What the task requires. Every line of the material is to be returned verbatim. Pictures stay out.

■ ■ ■ ■

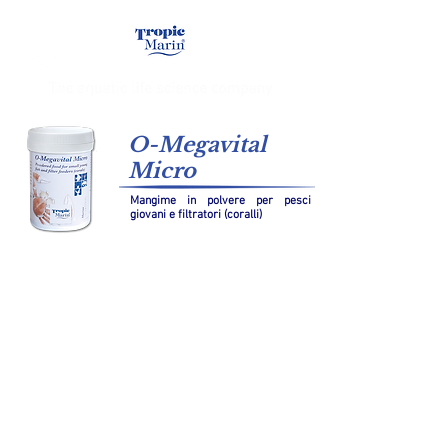
O-Megavital
Micro
Mangime in polvere per pesci
giovani e filtratori (coralli)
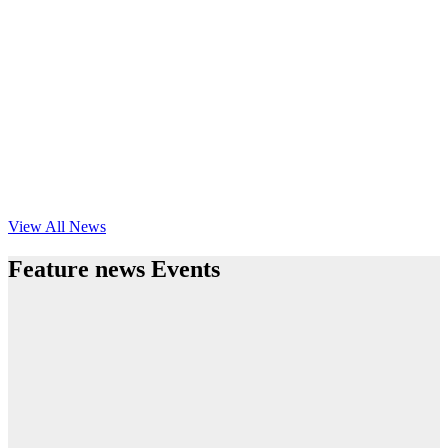
View All News
Feature news Events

■ ■ ■ ■

Written response.
O-Megavital
Micro
Mangime in polvere per pesci
giovani e filtratori (coralli)
View All News
Feature news Events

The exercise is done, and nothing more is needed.